I probably should have updated this a few days ago, but I just haven't had the heart. This whole thing is so difficult, I'm just so thankful for God's grace helping me to get through.
We went back to Little Rock on Monday. BJ went with me this time. He cried the whole time we were watching the ultrasound. He's so tenderhearted. That's a good thing, although he seems to think it's not. Everything this time looked basically like it did last time...bad. The baby's bladder continues to grow. It's very sad. On the ultrasound, it just looks like a big black hole that takes up Jude's whole abdomen. The kidneys are now beginning to lose function, and the fluid levels are going down. Poor little guy. Thank God that the doctors don't think he can feel any pain yet. I would imagine that would be terribly painful and miserable.
He is really cute, though. (Well...that's a mommy talking, and only from looking at ultrasound pictures...) But, his little face looks perfect, and his arms are always in the prayer position. He knows we're all praying for him. At least I'd like to think so.
I went back to my doctor on Wednesday, and they got good heart tones still. Then, yesterday, I went in to drop off some paperwork, and my nurse, Melissa (the most awesome nurse I can imagine!), asked me if I wanted to listen for heart tones again. Of course I said yes. Just hearing Jude's little heart beating is like connecting with him on a way that I don't feel I can very often. She listened for several minutes, and couldn't find a heartbeat. So, she took me back and we did a quick ultrasound to make sure he was still there. He was. I guess he was just hiding from Melissa. The ultrasound tech and Melissa were both taken aback by how large his bladder is. They both said they'd never seen anything like it. My baby is special. And, honestly, it's a miracle that he's fought this long in my uterus to live. To think that on November 11 they told me that he would be gone the next day, and here it is two months later, and he's still fighting. He's stubborn...like his Mommy.

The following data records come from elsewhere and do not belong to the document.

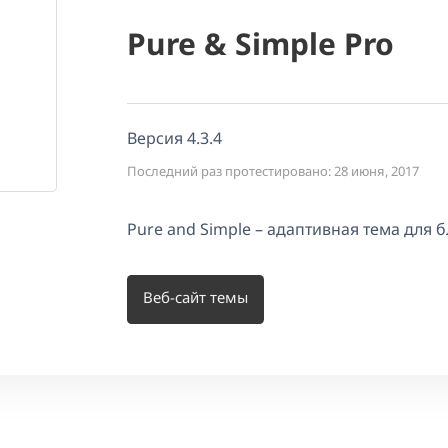
Pure & Simple Pro
Версия 4.3.4
Последний раз протестировано: 28 июня, 2017
Pure and Simple – адаптивная тема для б
Веб-сайт темы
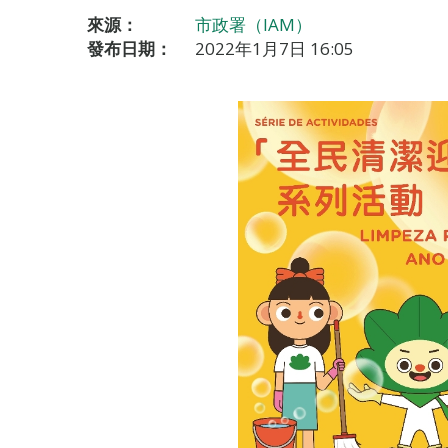
來源：
市政署（IAM）
發布日期：
2022年1月7日 16:05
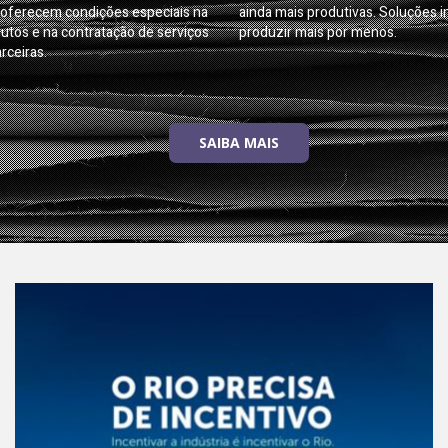
oferecem condições especiais na
ainda mais produtivas. Soluções i
utos e na contratação de serviços
produzir mais por menos.
rceiras.
SAIBA MAIS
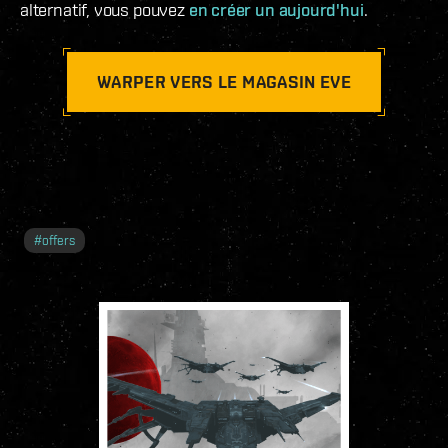
alternatif, vous pouvez
en créer un aujourd'hui
.
WARPER VERS LE MAGASIN EVE
#
offers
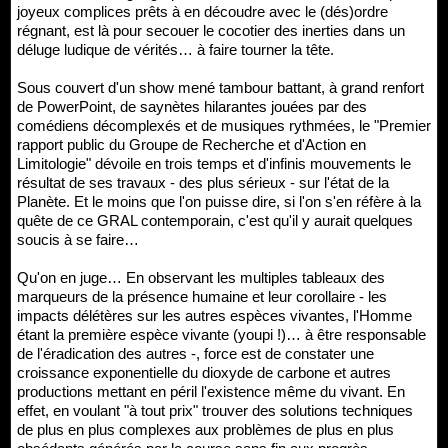
joyeux complices prêts à en découdre avec le (dés)ordre
régnant, est là pour secouer le cocotier des inerties dans un
déluge ludique de vérités… à faire tourner la tête.
Sous couvert d'un show mené tambour battant, à grand renfort
de PowerPoint, de saynètes hilarantes jouées par des
comédiens décomplexés et de musiques rythmées, le "Premier
rapport public du Groupe de Recherche et d'Action en
Limitologie" dévoile en trois temps et d'infinis mouvements le
résultat de ses travaux - des plus sérieux - sur l'état de la
Planète. Et le moins que l'on puisse dire, si l'on s'en réfère à la
quête de ce GRAL contemporain, c'est qu'il y aurait quelques
soucis à se faire…
Qu'on en juge… En observant les multiples tableaux des
marqueurs de la présence humaine et leur corollaire - les
impacts délétères sur les autres espèces vivantes, l'Homme
étant la première espèce vivante (youpi !)… à être responsable
de l'éradication des autres -, force est de constater une
croissance exponentielle du dioxyde de carbone et autres
productions mettant en péril l'existence même du vivant. En
effet, en voulant "à tout prix" trouver des solutions techniques
de plus en plus complexes aux problèmes de plus en plus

The nurse did tell me that once I'm past 20 weeks (which is a week and a half from now), we will have to have a burial for Jude. Part of me is sad about that, but part of me is glad that I'll have that closure. I hope that Jeff will perform the service and that Derek and Holly will sing. I already have songs in mind. I hope that doesn't sound morbid or anything, I just am trying to be realistic, and I am all about planning every last detail, so I think it's okay for me to think about that stuff right now. I know I won't feel like thinking about it when I have to think about it.
Everyone says that everything happens for a reason. I'm not struggling with trying to find the reasons for this. I'm done blaming myself, and I'm done feeling guilty about the situation. I feel that God is teaching me patience through this. I've never been a patient person, but this has forced my hand. I can't rush what God is doing right now, and I think, in the end, it will be good for me. All my life, I've told God what I want Him to do instead of allowing Him to take control. Now, I'm letting go, and letting God do what he wants to - for the very first time in my life.
For now, I'm just holding on to God's promises. I'm trying to remember that He is my strength, and that He is the only one that can get me through.
Thanks again to all who are praying. I'll try to scan in pictures of little Jude in the next day or two.